Jutta Gerta Armgard von Ditfurth (born 29 September 1951) is a German sociologist, writer, and radical ecologist politician. Born into the noble house of Ditfurth, members of which had been noble ministeriales invested with hereditary administrative titles and offices in various regions of today's Saxony-Anhalt and Lower Saxony and elsewhere in the Holy Roman Empire, a daughter of the German physician and science journalist Hoimar von Ditfurth and a sister of the historian Christian von Ditfurth, in 1978 she attempted to have her name legally changed to remove the nobiliary particle "von" and to become the plainer Jutta Ditfurth, but was refused the change by the authorities. She is nonetheless known throughout Germany by her adopted non-noble name, which she prefers.
Early life
Ditfurth studied art history, sociology, political science, economic history, and philosophy in Germany, Scotland, and the US, at the universities of Heidelberg, Hamburg, Freiburg, Glasgow, Detroit, and Bielefeld, graduating as a sociologist in 1977. After her final graduation, she worked as a sociologist, journalist, and writer, and also as a shift worker.
Politics
Ditfurth has been politically active within the New Left since the early 1970s, joining internationalist and feminist groups, as well as participating in the nascent Green and anti-nuclear movement. In 1980, she became member of the newly founded German Green Party and from 1984 till 1988 she was one of the three party leaders. In December 1988 the national convention ("Bundesdelegiertenkonferenz") of the party voted with 214 to 186 delegates to end Ditfurths leadership. Towards the late 1980s, she became highly critical of the subsequent trajectory of the German Green Party, which she described as counterrevolutionary, hierarchical, and nepotistic; she left the Greens in 1991.

########

### Exercise tasks
#1 List every university the Jutta Ditfurth biography says she studied at.
#2 Print the stretch of the Jutta Ditfurth biography that starts at the words "Jutta Gerta Armgard" and ends after "which she prefers.", keeping every word and mark unchanged.
The rows are not needed for this.

### Provided material
########

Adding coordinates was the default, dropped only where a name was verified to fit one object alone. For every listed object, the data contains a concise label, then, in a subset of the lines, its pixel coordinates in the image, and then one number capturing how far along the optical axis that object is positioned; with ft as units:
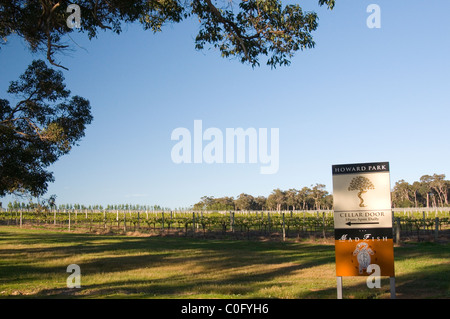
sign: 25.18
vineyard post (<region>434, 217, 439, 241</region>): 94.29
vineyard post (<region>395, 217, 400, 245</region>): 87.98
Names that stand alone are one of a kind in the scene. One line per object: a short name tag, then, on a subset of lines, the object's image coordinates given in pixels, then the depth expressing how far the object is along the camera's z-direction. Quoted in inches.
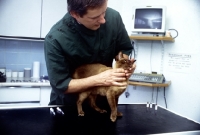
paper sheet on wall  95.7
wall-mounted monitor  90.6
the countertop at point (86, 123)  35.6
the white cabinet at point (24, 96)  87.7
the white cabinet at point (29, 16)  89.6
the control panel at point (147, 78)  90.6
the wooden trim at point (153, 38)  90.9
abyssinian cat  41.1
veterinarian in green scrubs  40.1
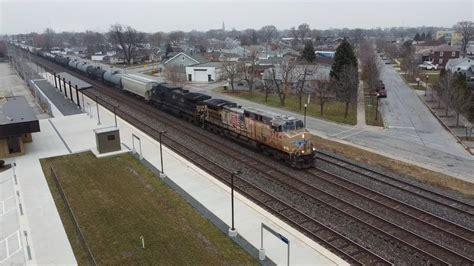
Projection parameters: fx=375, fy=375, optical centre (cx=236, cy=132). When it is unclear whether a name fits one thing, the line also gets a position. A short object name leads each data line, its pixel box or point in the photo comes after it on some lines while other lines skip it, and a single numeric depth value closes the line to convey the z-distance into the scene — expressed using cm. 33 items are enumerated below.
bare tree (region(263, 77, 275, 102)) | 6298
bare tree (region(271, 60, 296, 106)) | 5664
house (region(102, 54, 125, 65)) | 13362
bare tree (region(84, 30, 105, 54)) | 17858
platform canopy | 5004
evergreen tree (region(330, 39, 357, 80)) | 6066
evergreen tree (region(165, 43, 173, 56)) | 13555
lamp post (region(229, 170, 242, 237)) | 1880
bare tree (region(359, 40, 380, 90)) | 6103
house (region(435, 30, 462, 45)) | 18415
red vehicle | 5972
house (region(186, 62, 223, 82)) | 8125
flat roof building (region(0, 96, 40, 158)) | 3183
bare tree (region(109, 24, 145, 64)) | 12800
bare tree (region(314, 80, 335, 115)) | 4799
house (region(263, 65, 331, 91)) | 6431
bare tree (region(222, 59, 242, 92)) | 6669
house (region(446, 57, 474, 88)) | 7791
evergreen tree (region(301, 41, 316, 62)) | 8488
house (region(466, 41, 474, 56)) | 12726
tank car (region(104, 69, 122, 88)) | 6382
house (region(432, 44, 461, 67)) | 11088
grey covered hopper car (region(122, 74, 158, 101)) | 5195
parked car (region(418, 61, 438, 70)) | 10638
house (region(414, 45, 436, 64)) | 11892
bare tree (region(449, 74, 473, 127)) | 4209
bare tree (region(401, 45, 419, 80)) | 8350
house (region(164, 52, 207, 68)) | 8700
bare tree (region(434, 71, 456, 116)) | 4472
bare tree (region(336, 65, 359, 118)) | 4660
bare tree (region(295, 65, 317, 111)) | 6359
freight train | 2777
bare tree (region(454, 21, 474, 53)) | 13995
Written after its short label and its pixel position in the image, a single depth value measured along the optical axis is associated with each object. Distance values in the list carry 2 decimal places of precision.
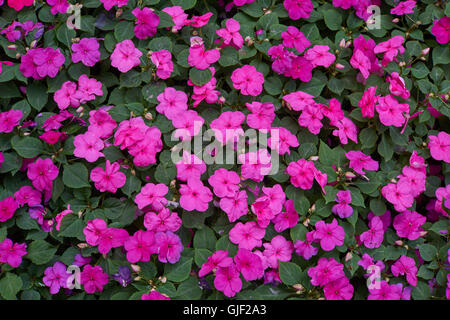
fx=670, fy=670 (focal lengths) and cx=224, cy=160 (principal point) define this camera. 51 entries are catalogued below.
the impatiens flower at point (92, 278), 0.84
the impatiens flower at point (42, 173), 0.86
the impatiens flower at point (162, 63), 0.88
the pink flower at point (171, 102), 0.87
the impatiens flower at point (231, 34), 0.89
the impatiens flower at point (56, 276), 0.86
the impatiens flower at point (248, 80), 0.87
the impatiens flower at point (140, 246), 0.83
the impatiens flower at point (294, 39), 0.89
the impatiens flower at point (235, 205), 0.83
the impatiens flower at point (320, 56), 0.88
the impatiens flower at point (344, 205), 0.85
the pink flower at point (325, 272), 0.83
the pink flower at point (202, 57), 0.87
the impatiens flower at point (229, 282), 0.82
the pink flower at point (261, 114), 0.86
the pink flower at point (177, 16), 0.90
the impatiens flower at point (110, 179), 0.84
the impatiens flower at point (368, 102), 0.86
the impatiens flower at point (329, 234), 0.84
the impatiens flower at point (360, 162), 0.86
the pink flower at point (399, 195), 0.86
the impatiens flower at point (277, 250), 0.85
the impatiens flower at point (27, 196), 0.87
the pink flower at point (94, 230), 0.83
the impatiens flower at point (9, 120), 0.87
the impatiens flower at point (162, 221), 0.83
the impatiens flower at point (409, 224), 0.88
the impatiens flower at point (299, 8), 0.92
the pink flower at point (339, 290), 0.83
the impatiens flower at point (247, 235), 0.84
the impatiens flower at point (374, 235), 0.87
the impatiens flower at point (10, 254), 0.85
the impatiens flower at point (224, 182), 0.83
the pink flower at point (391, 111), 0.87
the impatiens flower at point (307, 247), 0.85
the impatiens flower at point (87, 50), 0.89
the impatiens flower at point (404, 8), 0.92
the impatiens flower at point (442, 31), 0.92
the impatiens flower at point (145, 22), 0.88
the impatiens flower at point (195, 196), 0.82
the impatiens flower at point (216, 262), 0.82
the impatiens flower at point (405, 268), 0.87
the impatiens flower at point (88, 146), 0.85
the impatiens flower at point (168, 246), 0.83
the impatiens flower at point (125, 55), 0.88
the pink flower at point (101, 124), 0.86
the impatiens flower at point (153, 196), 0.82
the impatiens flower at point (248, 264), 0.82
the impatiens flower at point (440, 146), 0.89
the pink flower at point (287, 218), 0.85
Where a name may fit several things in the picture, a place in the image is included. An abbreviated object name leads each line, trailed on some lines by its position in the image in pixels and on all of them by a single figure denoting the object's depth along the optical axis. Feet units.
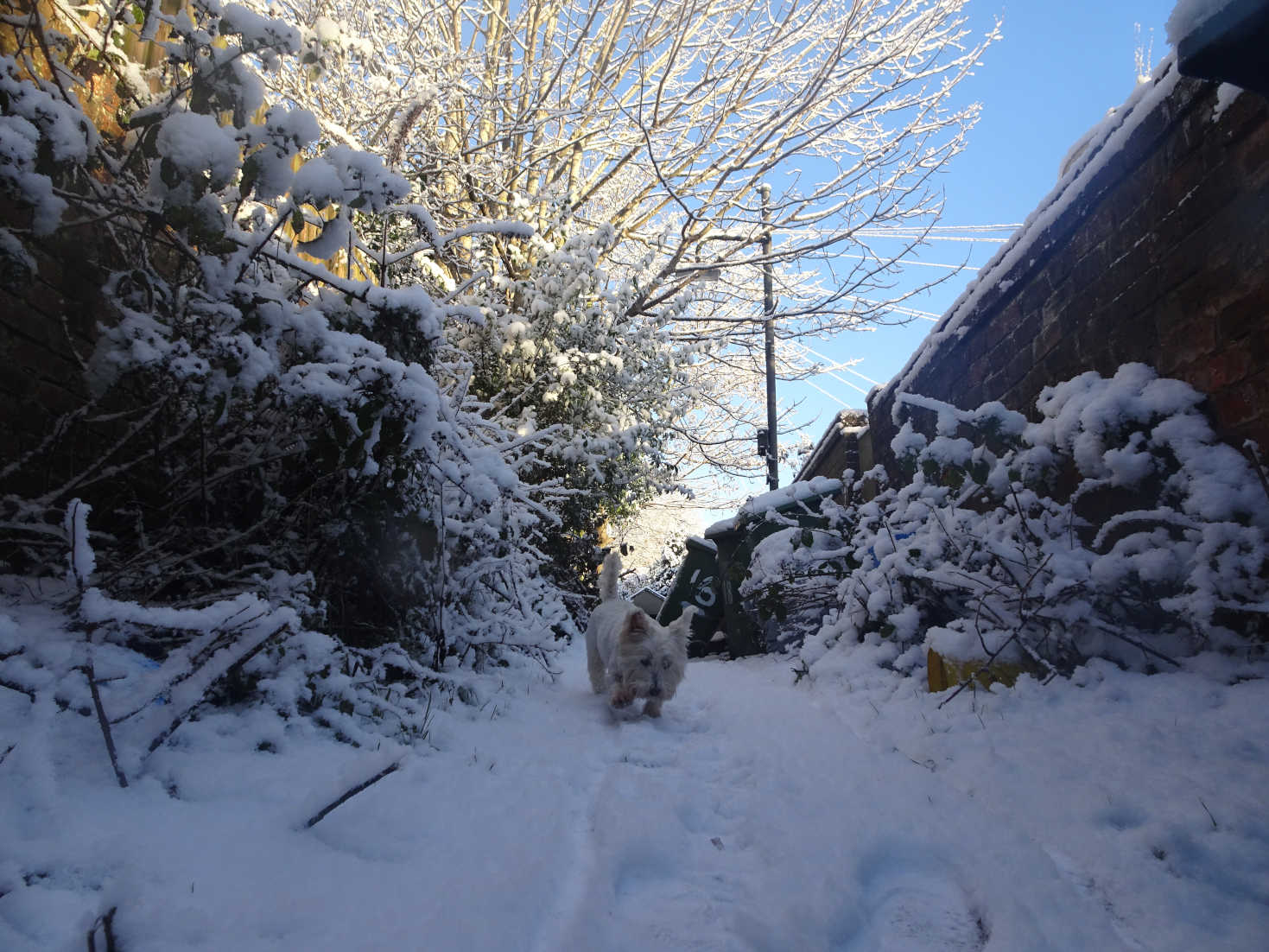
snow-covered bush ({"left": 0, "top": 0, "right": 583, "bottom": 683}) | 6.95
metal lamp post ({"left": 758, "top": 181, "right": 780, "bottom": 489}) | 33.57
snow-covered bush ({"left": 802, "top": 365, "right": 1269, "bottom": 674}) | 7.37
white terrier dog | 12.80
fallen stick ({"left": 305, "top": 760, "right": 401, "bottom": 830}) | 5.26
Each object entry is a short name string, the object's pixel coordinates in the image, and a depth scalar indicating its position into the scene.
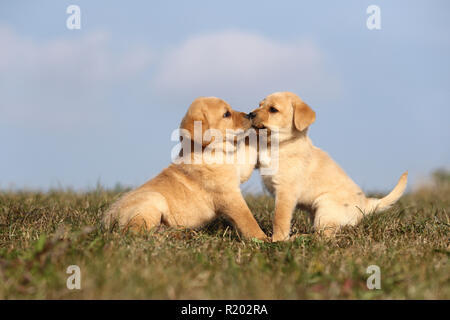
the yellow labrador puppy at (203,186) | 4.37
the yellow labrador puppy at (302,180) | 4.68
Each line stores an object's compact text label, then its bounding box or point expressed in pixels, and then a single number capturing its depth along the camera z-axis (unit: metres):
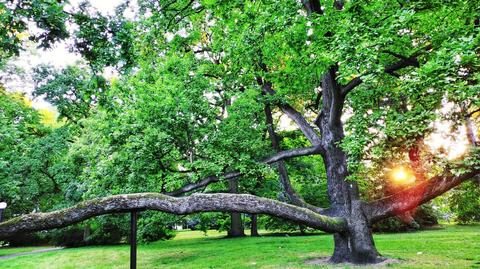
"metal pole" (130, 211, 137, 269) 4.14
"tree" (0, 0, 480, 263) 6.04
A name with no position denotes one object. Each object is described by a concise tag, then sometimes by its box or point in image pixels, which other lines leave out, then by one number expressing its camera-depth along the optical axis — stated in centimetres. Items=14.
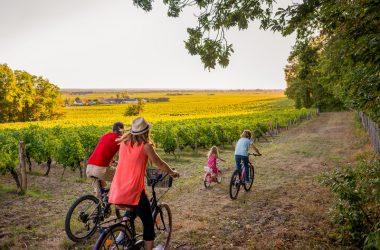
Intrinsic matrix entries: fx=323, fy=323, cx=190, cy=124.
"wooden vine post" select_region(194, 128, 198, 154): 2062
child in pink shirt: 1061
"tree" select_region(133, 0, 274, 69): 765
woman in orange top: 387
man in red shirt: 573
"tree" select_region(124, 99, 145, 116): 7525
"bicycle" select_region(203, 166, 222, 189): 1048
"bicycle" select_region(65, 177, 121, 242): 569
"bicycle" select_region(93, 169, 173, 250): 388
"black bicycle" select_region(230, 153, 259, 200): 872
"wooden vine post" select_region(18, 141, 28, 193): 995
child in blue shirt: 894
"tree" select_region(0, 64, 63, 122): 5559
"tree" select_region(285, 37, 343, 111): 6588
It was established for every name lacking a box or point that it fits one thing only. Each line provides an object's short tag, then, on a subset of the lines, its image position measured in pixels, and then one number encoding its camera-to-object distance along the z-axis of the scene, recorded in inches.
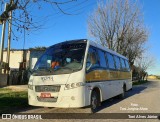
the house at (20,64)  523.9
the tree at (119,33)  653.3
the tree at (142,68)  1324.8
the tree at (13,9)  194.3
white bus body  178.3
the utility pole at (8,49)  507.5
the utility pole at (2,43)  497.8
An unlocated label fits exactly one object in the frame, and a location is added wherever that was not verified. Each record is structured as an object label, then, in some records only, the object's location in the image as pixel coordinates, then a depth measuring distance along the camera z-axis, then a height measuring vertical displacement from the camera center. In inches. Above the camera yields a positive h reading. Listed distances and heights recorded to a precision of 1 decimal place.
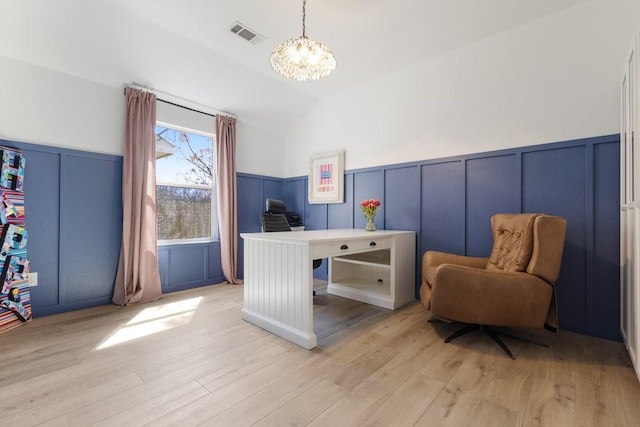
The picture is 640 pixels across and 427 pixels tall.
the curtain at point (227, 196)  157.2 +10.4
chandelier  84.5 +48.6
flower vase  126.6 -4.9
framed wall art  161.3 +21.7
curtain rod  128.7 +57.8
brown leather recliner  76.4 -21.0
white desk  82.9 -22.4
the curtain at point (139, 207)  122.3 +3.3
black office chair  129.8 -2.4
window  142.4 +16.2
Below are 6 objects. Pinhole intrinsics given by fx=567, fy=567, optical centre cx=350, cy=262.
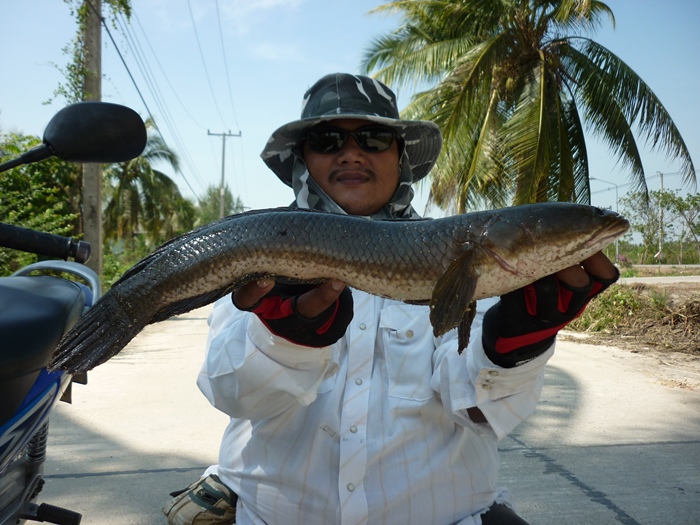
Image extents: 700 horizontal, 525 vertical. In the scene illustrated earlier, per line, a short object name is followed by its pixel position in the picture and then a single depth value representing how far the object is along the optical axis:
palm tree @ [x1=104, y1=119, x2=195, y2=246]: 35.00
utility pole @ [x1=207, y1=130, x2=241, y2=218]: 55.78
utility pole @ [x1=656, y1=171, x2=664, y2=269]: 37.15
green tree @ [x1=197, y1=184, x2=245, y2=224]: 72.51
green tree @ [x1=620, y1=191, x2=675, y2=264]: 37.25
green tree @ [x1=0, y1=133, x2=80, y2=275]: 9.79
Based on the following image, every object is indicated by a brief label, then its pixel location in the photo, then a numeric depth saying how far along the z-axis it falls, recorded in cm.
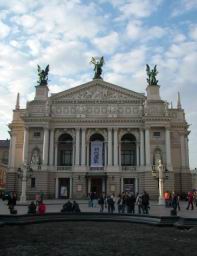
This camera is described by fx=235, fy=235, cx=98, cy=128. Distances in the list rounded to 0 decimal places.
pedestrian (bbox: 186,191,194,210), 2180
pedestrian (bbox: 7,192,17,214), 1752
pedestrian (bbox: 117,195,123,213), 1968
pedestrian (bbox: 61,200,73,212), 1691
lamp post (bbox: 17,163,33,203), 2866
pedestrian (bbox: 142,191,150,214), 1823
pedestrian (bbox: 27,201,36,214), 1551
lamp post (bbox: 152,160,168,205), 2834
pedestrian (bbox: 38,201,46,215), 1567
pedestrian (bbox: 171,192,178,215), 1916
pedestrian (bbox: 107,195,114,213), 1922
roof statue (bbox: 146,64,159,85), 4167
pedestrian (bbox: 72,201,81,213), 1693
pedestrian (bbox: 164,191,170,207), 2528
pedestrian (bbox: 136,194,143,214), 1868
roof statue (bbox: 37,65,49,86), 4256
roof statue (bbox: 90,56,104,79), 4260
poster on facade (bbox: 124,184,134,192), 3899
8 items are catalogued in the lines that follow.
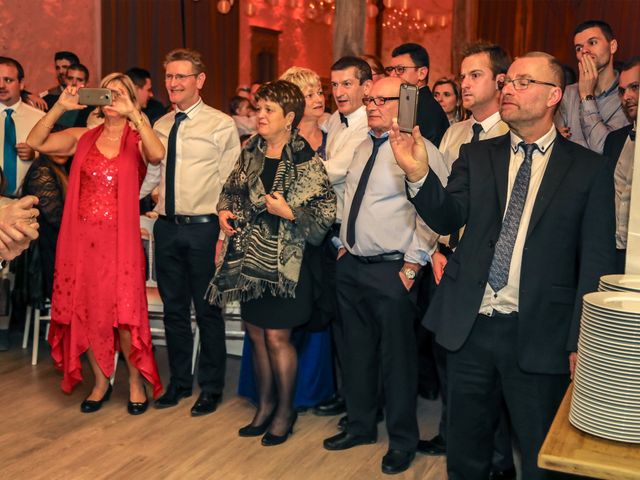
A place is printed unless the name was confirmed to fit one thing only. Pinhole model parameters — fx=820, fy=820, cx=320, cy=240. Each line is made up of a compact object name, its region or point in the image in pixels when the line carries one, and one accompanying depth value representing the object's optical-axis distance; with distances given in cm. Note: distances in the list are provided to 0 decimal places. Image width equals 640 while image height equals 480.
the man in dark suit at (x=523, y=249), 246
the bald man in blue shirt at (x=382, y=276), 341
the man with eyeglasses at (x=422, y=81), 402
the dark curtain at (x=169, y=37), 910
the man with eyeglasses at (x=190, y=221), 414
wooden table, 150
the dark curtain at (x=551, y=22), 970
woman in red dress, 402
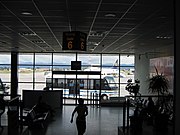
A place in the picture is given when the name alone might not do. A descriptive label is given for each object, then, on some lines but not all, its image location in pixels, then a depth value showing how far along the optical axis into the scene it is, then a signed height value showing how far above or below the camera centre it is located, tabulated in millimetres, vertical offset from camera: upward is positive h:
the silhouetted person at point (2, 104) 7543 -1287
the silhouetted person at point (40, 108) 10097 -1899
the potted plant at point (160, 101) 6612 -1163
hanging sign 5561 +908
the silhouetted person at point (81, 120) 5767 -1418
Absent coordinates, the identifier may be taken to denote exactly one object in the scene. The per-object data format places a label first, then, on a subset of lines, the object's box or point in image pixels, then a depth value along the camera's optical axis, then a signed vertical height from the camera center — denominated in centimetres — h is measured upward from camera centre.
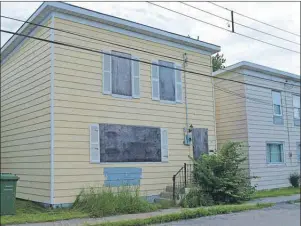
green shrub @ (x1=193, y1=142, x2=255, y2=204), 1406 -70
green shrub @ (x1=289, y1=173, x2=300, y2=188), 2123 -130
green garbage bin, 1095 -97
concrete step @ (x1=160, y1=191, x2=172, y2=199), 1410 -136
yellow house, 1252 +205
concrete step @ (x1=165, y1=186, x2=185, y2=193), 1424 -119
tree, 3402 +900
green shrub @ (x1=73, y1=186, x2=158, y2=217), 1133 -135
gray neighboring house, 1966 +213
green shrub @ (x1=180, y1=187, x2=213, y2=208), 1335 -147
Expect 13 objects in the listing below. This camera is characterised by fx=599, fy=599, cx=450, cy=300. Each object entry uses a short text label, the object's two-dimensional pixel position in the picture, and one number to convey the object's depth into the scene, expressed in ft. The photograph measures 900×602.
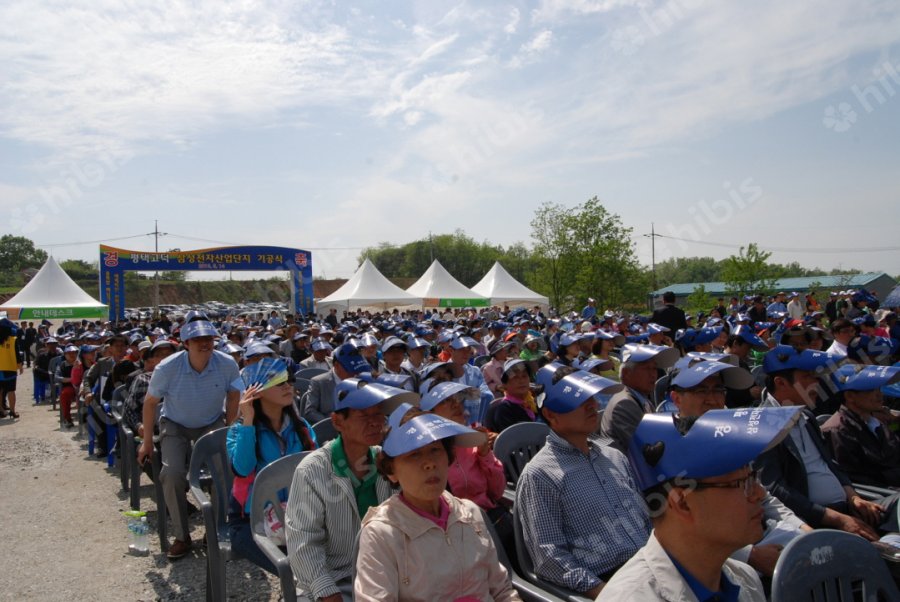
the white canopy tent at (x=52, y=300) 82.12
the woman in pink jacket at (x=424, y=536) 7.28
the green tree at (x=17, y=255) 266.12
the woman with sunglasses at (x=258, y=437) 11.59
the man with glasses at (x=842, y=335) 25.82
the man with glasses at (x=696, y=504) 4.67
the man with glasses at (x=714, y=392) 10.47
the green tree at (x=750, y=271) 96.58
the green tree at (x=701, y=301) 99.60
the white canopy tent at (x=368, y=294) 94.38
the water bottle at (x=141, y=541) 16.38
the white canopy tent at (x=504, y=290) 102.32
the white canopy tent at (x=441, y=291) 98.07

########

### Solutions in order
#1 Heidelberg, Hamburg, Freiburg, Glasgow, Detroit, Bielefeld

#2
Jutta Gerta Armgard von Ditfurth (born 29 September 1951) is a German sociologist, writer, and radical ecologist politician. Born into the noble house of Ditfurth, members of which had been noble ministeriales invested with hereditary administrative titles and offices in various regions of today's Saxony-Anhalt and Lower Saxony and elsewhere in the Holy Roman Empire, a daughter of the German physician and science journalist Hoimar von Ditfurth and a sister of the historian Christian von Ditfurth, in 1978 she attempted to have her name legally changed to remove the nobiliary particle "von" and to become the plainer Jutta Ditfurth, but was refused the change by the authorities. She is nonetheless known throughout Germany by her adopted non-noble name, which she prefers.